New Jersey is blessed with some of the best surf fishing anywhere, with more species found in the waters there than are found in most other parts of the country. Of all the game fish found in the New Jersey surf, none is more challenging to catch than the false albacore.

As frustrating as it is to catch false albacore in the surf, fishermen accept the formidable task because they know that if they succeed, the thrill will be worth the effort expended.

If you catch one false albacore, you will be addicted. False albacore – also known as little tunny and Fat Alberts – are a member of the mackerel family, even though they resemble many small tuna species – like Atlantic bonito and skipjack.

Although false albacore rarely exceed 15 pounds, they always fight like much larger fish. The majority of these southern speedsters caught in the surf average four to 10 pounds. If you’ve never seen a false albacore, they have a tuna profile and tail. Their bodies have a bluish dorsal surface and a silver belly. The posterior portion of their backs is marked with wavy stripes and they have several black, irregular blotches below the pectoral fin.

Their muscular bodies enable them to swim incredibly fast. This skill, coupled with discerning eyesight, makes them efficient but fussy feeders.

Warm water and large schools of bait draw albacore into the late summer surf where they use their blinding speed to feed on migrating schools of peanut bunker, bay anchovies, sand eels, and spearing to fuel their energy needs. They prefer these small baits that can be swallowed whole since they lack cutting teeth.

Labor Day signals the beginning of the false albacore run. They can be caught anytime after this date until the end of October (when bait availability dwindles and the ocean begins to cool down).

At the beginning of the surf run, more false albacore are seen than caught because they tend to be particularly cautious feeders when they first arrive. Many of their early surf appearances are in the form of spectacular leaps out of the water while in hot pursuit of fleeing baitfish.

The extraordinary eyesight of false albacore makes them a species that is exceptionally wary of any kinds of lures. As the run progresses and the energy needs required for their migration become more pronounced, they become more numerous and somewhat bolder in their feeding habits.

Although boat fishermen catch false albacore offshore on bait and lures, they are taken exclusively on metal lures in the surf. The most attractive lures are those with small profiles and finishes resembling the baitfish that albacore normally feed on.

Fat Alberts use their keen vision to closely scan any prospective meal so lures must be presented in the most natural way. Direct-tie lures – those designed to be tied directly to your line – help to present convincing illusions to these cautious feeders. The use of snaps, swivels, shock leaders, heavy line, and other hardware are almost always counter-productive.

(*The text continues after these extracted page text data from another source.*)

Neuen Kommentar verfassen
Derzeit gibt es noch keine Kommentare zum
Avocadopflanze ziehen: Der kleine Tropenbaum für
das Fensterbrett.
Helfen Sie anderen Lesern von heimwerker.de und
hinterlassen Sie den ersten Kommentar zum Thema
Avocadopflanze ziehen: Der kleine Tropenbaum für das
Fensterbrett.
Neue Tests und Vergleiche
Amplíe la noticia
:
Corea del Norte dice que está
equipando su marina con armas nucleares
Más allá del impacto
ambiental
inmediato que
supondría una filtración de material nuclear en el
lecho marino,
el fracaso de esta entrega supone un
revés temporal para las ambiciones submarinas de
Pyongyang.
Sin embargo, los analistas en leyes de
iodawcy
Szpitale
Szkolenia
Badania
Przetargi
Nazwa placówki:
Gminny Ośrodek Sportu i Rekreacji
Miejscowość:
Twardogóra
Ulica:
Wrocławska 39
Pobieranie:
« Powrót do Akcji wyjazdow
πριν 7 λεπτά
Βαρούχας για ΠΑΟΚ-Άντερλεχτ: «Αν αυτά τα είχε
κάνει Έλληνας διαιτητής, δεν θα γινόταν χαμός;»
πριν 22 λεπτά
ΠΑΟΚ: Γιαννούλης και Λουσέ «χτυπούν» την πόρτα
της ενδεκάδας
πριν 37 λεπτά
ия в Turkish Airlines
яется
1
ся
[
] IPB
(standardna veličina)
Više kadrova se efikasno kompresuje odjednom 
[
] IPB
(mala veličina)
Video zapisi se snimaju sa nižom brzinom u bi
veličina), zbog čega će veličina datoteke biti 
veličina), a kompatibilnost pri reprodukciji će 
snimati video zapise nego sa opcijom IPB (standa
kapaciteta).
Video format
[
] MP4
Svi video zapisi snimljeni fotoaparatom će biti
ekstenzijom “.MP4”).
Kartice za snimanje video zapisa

Another important element in an effective presentation of lures to false albacore is to use thin, clear line that cannot be easily seen. Fluorocarbon line and shock leaders are virtually invisible underwater.

Setting your reel’s drag correctly is another critical element in being able to successfully fight a false albacore. Adjust your drag loosely enough so the fish can make their spectacular runs without breaking your line, but tightly enough so they pay a price in the energy they consume in doing so.

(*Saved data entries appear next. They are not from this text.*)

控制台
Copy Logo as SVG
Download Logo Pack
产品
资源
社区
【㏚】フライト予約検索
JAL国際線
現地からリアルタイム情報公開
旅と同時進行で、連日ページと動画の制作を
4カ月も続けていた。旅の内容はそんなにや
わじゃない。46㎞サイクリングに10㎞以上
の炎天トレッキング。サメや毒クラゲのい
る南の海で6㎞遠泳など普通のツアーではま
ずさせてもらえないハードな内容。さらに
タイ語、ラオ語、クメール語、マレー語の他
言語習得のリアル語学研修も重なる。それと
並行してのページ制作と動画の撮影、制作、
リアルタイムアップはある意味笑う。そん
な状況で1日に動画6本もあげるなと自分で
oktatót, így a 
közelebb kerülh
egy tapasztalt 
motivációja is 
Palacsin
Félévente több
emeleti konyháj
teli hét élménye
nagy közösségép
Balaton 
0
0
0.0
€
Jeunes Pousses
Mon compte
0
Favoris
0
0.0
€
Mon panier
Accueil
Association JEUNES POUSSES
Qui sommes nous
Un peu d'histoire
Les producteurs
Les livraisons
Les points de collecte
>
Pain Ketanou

With the gear that I use, I’m able to use lures as light as 1.5 ounces for most of my albacore fishing. I get the distance I desire as well as the ability to present the smallest possible profiles to fish that normally feed on small baitfish. When casting into onshore winds, I often switch over to 2-ounce versions of my favorite lures to get greater distance from my casts.

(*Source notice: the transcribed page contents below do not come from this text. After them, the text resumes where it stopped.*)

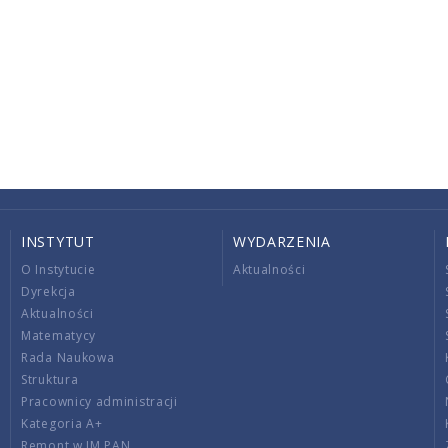
INSTYTUT
WYDARZENIA
O Instytucie
Aktualności
Dyrekcja
Aktualności
Matematycy
Rada Naukowa
Struktura
Pracownicy administracji
Kategoria A+
Remont w IM PAN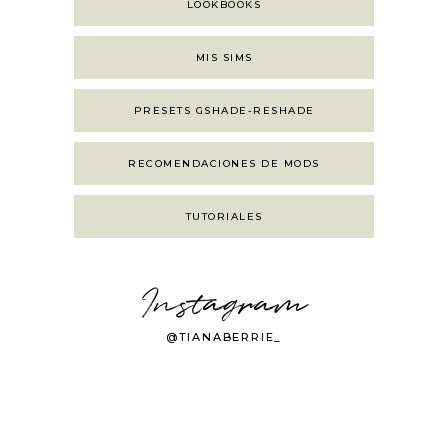
LOOKBOOKS
MIS SIMS
PRESETS GSHADE-RESHADE
RECOMENDACIONES DE MODS
TUTORIALES
Instagram
@TIANABERRIE_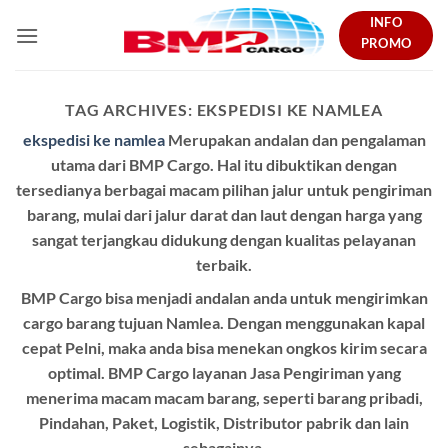
Skip
INFO
to
PROMO
content
TAG ARCHIVES:
EKSPEDISI KE NAMLEA
ekspedisi ke namlea
Merupakan andalan dan pengalaman
utama dari BMP Cargo. Hal itu dibuktikan dengan
tersedianya berbagai macam pilihan jalur untuk pengiriman
barang, mulai dari jalur darat dan laut dengan harga yang
sangat terjangkau didukung dengan kualitas pelayanan
terbaik.
BMP Cargo bisa menjadi andalan anda untuk mengirimkan
cargo barang tujuan Namlea. Dengan menggunakan kapal
cepat Pelni, maka anda bisa menekan ongkos kirim secara
optimal. BMP Cargo layanan Jasa Pengiriman yang
menerima macam macam barang, seperti barang pribadi,
Pindahan, Paket, Logistik, Distributor pabrik dan lain
sebagainya.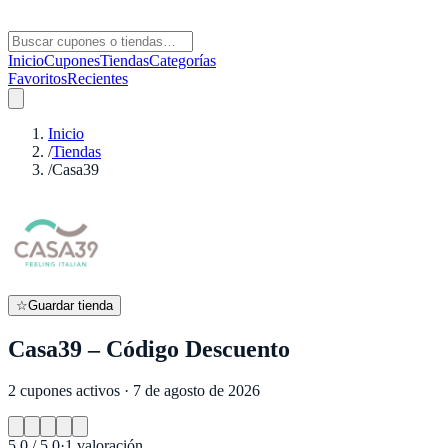
Inicio
Cupones
Tiendas
Categorías
Favoritos
Recientes
Inicio
/
Tiendas
/
Casa39
☆
Guardar tienda
Casa39 – Código Descuento
2 cupones activos · 7 de agosto de 2026
5.0
/ 5.0
·
1
valoración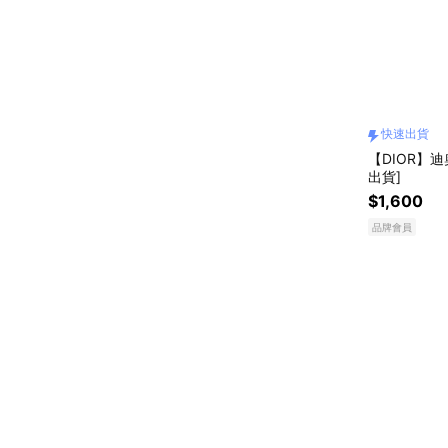
快速出貨
【DIOR】迪
出貨]
$1,600
品牌會員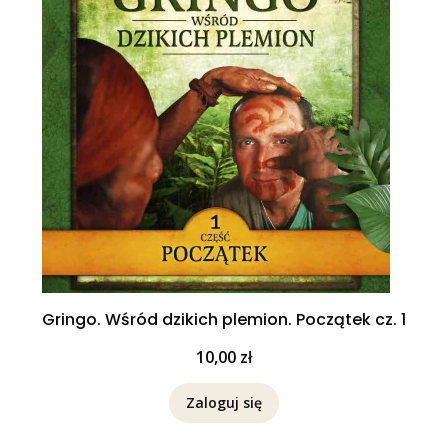
Gringo. Wśród dzikich plemion. Początek cz. 1
Cena
10,00 zł
Zaloguj się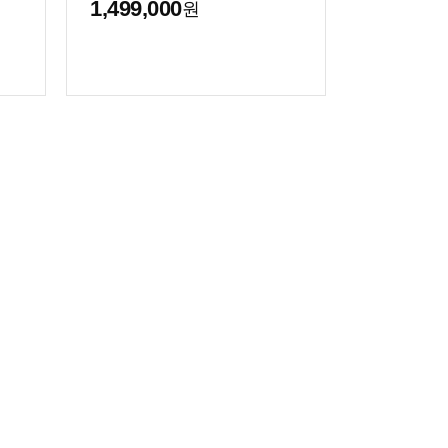
1,499,000
원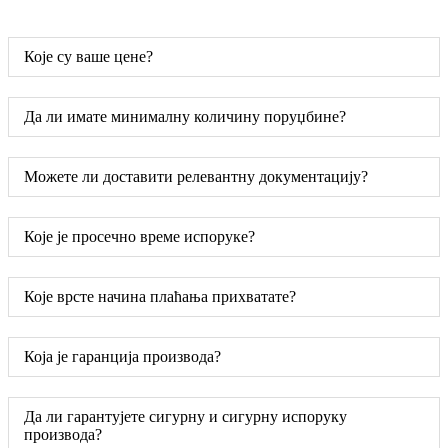
Које су ваше цене?
Да ли имате минималну количину поруџбине?
Можете ли доставити релевантну документацију?
Које је просечно време испоруке?
Које врсте начина плаћања прихватате?
Која је гаранција производа?
Да ли гарантујете сигурну и сигурну испоруку
производа?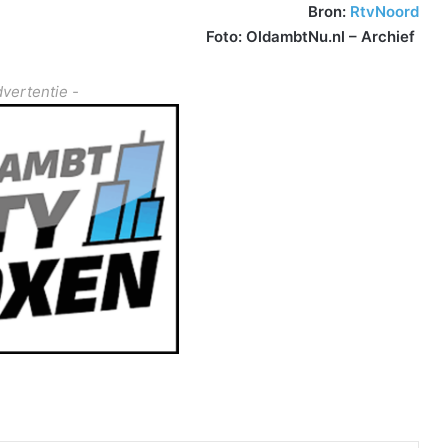
Bron:
RtvNoord
Foto: OldambtNu.nl – Archief
dvertentie -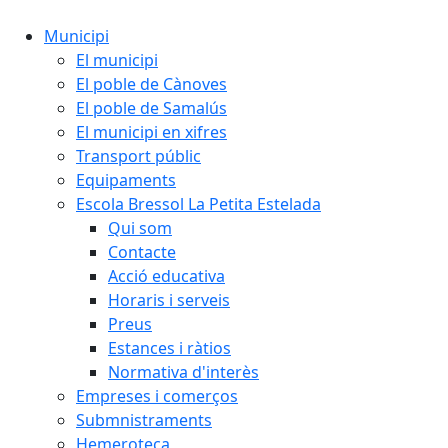
Municipi
El municipi
El poble de Cànoves
El poble de Samalús
El municipi en xifres
Transport públic
Equipaments
Escola Bressol La Petita Estelada
Qui som
Contacte
Acció educativa
Horaris i serveis
Preus
Estances i ràtios
Normativa d'interès
Empreses i comerços
Submnistraments
Hemeroteca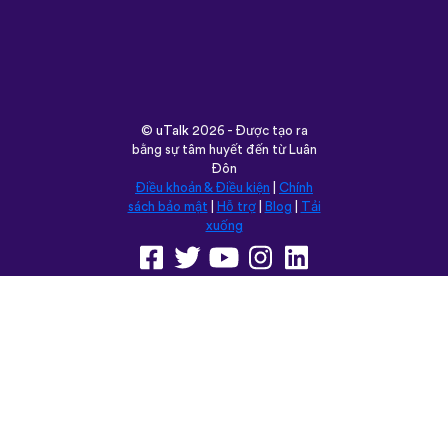
©
uTalk
2026 - Được tạo ra
bằng sự tâm huyết đến từ Luân
Đôn
Điều khoản & Điều kiện
|
Chính
sách bảo mật
|
Hỗ trợ
|
Blog
|
Tải
xuống
Trình duyệt trang web này
trong:
English
Français
Deutsch
(British)
Español
Italiano
Русский
Nederlands
Svenska
Norsk
Dansk
Suomi
Magyar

Once the false albacore run has started, you’ll find them feeding along the New Jersey shoreline wherever abundant bait is found. Inlets are especially productive areas where albacore wait as the tide flushes vast amounts of bait seaward to them on each outgoing tide.

Dawn and dusk are the optimum times to power cast for false albacore. Their ordinarily sharp eyesight cannot function as effectively in the lower light levels present at those times.

False albacore are noted for their explosive strikes and impressive initial runs. While the strength of this species is simply incredible, they cannot sustain the tremendous bursts of energy they expend when hooked for very long.

After their initial run, expect at least a couple more mini-spurts of energy before their strength begins to fade. Wait until you sense that they’re tired before you try to land them, and hope that they get tired before you do.

Fooling a false albacore into striking a lure is a tremendous challenge to surfcasters. The thrill and excitement associated with the fight is what surf fishing is all about.